Although the intense level of competition in the cyber-security sector is nothing new, it jumped to a new level in 2020. As explained above, this was partly due to the accelerated demand from a wide range of businesses amidst the shift to remote working – which will continue throughout 2021.
But it’s also because there are now fewer touchpoints to engage potential customers. The lack of industry trade shows and opportunity to physically meet prospects has pushed everyone online, meaning cyber-security companies are competing for attention in fewer channels.
Digital fatigue is a very real issue – another webinar, anyone? – and brands are having to work harder to get their voices heard. This is one reason why b2b marketing is becoming increasingly indistinguishable from b2c marketing, in an attempt to sway customers with more entertaining, engaging and emotional content.

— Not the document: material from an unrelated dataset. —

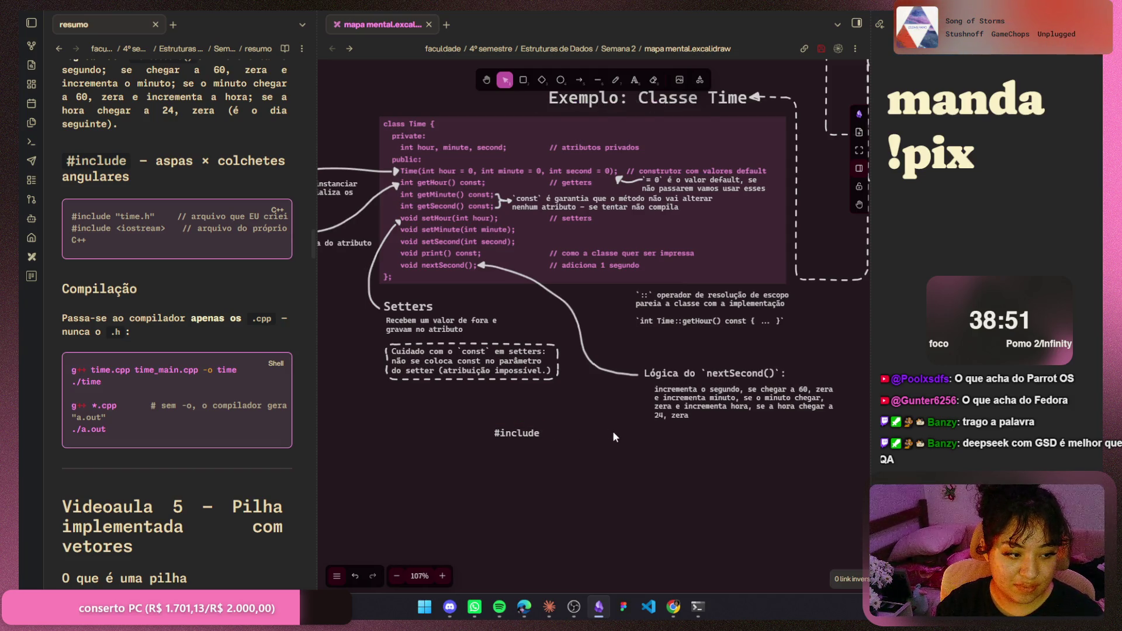
{"action": "scroll", "coordinate": [594, 430], "scroll_direction": "left", "scroll_amount": 2}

Ultimately, companies now have to work harder than ever to build their brands and stand out in the crowd. But, when it comes to cyber-security marketing, there are a few tactics that will help them make an impact in the new year.
The first step should be to focus on building trust with customers and prospects by being direct and honest in all communications. Brands must demonstrate a knowledge of customers’ evolving pain points in a way that is clear and easy to understand. So ditch the jargon, and make it easy for potential customers to trust you.
Add some humanity
Linked to this is the importance of being human. As prospects are being bombarded by marketing messages, cyber-security companies must find a way to connect with them at a more personal level. Try using more emotive content, show empathy and acknowledge the difficulties businesses are facing.
Drop the FUD
Companies still have a tendency to produce cyber-security marketing messages that promote fear, uncertainty and doubt (FUD). Scaring people into doing business with you is no way to build a brand, and could potentially backfire. Cyber-security companies need to address current realities in a way that’s educational and solution-oriented, and not fear-monger.
Show real-world impact
Finally, make it real. With customers under pressure to keep their businesses moving amidst so much disruption, they need to be confident that your product or service will deliver. Use case studies, customer stories and other proof points to demonstrate the tangible benefits you can provide and bring marketing campaigns to life.
2020 clearly demonstrated to businesses that being able to quickly adapt brand messaging based on what’s going on in the world around them is vital. This flexibility, along with the ability to create content that resonates with customers, will be key for cyber-security companies in the months and years to come.